= Collected data =
▬▬▬
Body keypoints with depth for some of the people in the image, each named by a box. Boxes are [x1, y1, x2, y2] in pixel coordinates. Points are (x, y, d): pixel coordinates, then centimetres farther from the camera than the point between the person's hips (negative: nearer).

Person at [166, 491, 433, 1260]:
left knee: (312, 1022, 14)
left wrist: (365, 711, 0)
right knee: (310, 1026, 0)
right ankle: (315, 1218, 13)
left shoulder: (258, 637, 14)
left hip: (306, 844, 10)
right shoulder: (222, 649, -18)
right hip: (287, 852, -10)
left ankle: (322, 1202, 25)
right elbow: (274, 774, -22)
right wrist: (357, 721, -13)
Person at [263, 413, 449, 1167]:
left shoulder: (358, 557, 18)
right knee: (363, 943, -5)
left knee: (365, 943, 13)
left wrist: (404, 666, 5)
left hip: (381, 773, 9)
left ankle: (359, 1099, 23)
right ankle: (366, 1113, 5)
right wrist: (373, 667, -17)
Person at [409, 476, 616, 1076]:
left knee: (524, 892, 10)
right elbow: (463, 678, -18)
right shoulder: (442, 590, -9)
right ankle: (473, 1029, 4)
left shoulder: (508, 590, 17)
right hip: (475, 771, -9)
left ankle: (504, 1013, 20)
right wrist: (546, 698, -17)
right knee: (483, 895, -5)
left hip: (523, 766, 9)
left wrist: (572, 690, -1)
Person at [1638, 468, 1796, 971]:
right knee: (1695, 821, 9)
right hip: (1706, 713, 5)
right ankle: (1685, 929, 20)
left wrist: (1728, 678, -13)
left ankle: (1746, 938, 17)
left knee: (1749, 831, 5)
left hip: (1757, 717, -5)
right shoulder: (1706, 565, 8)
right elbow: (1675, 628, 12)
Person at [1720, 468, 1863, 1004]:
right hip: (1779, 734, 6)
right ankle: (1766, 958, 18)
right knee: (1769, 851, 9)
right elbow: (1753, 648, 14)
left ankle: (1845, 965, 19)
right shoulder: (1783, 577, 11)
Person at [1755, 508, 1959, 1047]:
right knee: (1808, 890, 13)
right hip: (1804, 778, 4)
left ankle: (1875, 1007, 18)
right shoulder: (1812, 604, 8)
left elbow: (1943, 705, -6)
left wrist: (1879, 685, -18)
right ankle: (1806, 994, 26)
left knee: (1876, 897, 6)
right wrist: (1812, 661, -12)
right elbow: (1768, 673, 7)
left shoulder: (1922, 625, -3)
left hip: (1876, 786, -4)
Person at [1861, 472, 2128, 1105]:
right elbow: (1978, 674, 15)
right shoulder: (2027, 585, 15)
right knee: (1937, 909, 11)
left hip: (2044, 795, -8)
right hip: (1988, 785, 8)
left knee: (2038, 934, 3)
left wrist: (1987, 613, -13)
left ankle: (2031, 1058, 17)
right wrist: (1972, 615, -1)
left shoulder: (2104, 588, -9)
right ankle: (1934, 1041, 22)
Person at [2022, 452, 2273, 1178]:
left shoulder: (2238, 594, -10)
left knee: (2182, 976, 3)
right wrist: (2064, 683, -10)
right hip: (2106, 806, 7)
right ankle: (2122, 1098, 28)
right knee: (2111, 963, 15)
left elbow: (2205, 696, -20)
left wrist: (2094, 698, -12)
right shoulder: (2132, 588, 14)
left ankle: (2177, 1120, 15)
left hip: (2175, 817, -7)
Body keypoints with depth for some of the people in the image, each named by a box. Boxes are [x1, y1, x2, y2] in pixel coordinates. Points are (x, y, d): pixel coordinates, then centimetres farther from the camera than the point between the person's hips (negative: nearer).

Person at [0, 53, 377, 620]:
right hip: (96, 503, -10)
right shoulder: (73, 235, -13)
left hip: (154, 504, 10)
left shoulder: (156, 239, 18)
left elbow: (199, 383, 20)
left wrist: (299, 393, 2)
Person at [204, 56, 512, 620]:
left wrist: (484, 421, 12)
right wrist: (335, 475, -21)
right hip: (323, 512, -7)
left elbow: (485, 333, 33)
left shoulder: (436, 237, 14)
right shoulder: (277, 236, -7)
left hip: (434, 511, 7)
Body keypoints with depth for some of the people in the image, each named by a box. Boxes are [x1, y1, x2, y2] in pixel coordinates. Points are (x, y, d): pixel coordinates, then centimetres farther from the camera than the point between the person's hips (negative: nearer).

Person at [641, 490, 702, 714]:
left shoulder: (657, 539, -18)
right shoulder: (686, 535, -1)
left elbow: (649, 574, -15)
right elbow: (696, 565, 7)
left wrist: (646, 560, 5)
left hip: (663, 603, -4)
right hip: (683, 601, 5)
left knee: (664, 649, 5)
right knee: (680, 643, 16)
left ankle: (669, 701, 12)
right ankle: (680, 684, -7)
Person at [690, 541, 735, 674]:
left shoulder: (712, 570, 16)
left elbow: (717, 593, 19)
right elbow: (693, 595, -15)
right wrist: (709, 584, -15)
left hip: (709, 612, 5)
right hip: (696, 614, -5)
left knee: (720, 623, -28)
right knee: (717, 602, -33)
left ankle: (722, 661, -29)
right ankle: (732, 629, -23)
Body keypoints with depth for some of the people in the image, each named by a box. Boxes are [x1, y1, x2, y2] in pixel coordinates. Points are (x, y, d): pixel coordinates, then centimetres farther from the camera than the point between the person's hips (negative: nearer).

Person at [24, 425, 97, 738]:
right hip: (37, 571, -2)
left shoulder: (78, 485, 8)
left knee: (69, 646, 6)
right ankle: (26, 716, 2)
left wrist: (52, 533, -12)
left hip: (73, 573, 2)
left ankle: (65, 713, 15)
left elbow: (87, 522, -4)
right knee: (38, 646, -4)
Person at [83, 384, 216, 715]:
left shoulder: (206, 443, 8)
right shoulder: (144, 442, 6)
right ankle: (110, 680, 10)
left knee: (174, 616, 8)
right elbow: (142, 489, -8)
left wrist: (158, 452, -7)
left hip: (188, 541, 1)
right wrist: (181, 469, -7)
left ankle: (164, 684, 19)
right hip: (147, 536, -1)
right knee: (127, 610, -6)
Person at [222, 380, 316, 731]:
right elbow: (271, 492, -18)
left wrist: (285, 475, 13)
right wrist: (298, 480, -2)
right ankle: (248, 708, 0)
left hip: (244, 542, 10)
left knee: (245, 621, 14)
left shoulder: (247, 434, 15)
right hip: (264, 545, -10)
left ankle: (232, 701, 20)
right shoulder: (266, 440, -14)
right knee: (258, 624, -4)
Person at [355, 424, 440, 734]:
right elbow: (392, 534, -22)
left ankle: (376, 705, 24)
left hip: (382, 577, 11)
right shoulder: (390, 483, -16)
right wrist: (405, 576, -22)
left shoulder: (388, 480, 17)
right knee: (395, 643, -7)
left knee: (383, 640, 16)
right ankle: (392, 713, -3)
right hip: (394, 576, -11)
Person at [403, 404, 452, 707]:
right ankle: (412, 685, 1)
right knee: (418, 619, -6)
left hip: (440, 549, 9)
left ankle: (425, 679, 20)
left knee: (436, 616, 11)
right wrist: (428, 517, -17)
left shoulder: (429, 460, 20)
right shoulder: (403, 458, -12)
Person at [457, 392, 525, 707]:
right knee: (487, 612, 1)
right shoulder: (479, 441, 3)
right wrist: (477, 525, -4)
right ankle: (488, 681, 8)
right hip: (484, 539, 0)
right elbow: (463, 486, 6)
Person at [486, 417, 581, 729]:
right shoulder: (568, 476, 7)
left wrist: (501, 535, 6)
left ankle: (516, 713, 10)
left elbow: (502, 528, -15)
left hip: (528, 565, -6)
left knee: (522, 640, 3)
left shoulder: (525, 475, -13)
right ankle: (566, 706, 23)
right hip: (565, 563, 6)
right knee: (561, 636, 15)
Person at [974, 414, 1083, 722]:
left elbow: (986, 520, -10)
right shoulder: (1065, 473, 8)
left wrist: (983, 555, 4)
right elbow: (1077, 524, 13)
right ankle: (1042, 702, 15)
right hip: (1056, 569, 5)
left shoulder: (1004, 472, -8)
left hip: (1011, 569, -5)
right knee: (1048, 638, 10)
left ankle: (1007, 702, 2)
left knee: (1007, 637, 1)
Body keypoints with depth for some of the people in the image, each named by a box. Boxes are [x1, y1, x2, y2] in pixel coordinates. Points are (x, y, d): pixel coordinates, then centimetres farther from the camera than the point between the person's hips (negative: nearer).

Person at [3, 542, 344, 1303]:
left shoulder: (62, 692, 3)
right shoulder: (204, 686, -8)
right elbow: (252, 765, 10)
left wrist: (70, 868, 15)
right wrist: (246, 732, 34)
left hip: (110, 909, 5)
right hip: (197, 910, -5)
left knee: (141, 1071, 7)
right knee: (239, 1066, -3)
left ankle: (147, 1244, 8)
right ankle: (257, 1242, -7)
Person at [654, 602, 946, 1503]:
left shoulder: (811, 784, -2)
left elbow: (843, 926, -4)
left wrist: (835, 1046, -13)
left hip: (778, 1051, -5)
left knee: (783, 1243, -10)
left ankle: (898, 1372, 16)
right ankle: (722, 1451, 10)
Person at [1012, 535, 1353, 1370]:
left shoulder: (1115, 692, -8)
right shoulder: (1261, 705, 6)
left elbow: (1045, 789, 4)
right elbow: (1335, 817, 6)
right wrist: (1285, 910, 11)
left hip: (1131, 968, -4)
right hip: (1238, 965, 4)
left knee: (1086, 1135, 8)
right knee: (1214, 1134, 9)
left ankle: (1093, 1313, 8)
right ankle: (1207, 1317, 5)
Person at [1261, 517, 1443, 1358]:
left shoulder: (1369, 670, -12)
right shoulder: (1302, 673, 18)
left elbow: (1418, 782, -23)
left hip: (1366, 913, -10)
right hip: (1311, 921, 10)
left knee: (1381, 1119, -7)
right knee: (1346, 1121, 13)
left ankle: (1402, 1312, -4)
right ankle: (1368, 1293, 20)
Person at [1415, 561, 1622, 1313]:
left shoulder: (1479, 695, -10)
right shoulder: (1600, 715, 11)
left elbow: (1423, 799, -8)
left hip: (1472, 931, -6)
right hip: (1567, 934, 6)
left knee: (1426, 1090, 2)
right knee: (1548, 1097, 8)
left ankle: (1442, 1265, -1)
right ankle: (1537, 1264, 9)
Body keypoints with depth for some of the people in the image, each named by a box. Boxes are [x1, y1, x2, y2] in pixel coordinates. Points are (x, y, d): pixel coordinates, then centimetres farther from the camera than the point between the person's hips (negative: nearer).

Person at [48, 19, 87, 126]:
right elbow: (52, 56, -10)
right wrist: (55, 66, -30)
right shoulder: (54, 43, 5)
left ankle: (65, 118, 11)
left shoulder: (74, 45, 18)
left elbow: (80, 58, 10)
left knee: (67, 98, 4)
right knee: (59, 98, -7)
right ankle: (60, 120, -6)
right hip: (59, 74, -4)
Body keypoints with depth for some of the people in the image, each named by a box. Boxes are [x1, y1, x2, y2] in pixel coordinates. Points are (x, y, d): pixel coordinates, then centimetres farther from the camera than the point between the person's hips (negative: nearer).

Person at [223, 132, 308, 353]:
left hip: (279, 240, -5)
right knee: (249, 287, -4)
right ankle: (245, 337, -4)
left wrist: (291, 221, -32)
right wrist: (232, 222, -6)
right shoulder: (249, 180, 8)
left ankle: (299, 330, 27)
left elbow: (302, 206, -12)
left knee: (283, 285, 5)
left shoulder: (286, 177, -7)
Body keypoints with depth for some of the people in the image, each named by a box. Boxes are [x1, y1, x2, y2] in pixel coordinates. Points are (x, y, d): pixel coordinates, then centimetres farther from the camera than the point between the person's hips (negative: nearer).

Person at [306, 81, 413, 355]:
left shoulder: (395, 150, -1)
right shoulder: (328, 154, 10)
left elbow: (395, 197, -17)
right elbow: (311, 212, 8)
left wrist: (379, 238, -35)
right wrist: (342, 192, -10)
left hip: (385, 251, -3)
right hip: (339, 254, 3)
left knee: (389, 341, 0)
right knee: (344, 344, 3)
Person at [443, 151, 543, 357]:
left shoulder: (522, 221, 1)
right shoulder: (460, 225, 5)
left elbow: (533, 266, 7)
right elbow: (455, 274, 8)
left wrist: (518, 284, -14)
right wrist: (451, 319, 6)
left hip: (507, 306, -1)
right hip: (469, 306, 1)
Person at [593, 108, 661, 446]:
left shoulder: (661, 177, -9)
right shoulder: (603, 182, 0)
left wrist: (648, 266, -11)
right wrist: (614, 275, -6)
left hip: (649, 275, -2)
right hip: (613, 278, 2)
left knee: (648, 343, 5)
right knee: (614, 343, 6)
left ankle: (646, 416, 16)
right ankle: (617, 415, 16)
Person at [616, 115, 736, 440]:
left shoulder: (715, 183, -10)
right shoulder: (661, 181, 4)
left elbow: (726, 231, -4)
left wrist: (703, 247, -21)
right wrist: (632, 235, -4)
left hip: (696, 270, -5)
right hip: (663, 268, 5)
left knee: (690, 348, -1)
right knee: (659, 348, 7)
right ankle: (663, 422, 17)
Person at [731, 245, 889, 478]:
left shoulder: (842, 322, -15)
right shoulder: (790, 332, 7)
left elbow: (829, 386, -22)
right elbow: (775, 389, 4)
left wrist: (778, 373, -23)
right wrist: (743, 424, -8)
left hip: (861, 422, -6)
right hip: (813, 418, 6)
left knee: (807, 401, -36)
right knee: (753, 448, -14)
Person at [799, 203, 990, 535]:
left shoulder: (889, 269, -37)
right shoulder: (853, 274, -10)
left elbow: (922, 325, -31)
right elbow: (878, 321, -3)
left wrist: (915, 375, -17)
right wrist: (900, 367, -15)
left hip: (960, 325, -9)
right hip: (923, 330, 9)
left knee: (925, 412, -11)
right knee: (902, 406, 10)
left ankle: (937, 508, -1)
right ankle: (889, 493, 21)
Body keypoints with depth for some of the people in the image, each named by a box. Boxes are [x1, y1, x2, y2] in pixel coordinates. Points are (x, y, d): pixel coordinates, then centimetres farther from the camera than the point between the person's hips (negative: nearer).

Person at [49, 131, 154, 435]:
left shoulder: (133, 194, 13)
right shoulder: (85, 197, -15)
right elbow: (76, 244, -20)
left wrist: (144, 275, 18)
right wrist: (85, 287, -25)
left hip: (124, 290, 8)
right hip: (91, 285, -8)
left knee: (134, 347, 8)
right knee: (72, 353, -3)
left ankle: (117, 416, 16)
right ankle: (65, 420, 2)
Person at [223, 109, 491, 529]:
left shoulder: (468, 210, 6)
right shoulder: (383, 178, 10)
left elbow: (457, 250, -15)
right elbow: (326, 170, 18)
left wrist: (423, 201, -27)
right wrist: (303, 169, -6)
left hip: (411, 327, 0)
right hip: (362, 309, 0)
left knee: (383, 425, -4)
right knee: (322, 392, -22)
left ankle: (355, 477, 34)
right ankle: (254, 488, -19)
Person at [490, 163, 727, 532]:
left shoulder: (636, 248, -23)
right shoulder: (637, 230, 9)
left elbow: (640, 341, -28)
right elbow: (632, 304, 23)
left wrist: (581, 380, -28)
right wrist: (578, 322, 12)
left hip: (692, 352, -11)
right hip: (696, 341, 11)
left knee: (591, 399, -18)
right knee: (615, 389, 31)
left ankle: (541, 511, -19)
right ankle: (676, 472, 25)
▬▬▬
= Work to complete =
The answer must hold exactly the lines of the entries above, from the first line through the line that contains "right wrist: (373, 667, -17)", and no others.

= Response to this exercise =
Body keypoints with depth for some of the people in the image, each named by a box. Boxes are [x1, y1, x2, y2] in pixel coordinates. Points are (x, y, d): pixel coordinates, then centimetres farther from the camera than the point between the person's hips (negative: nearer).

Person at [166, 491, 433, 1260]:
left knee: (312, 1022, 14)
left wrist: (365, 711, 0)
right knee: (310, 1026, 0)
right ankle: (315, 1218, 13)
left shoulder: (258, 637, 14)
left hip: (306, 844, 10)
right shoulder: (222, 649, -18)
right hip: (287, 852, -10)
left ankle: (322, 1202, 25)
right elbow: (274, 774, -22)
right wrist: (357, 721, -13)
Person at [263, 413, 449, 1167]:
left shoulder: (358, 557, 18)
right knee: (363, 943, -5)
left knee: (365, 943, 13)
left wrist: (404, 666, 5)
left hip: (381, 773, 9)
left ankle: (359, 1099, 23)
right ankle: (366, 1113, 5)
right wrist: (373, 667, -17)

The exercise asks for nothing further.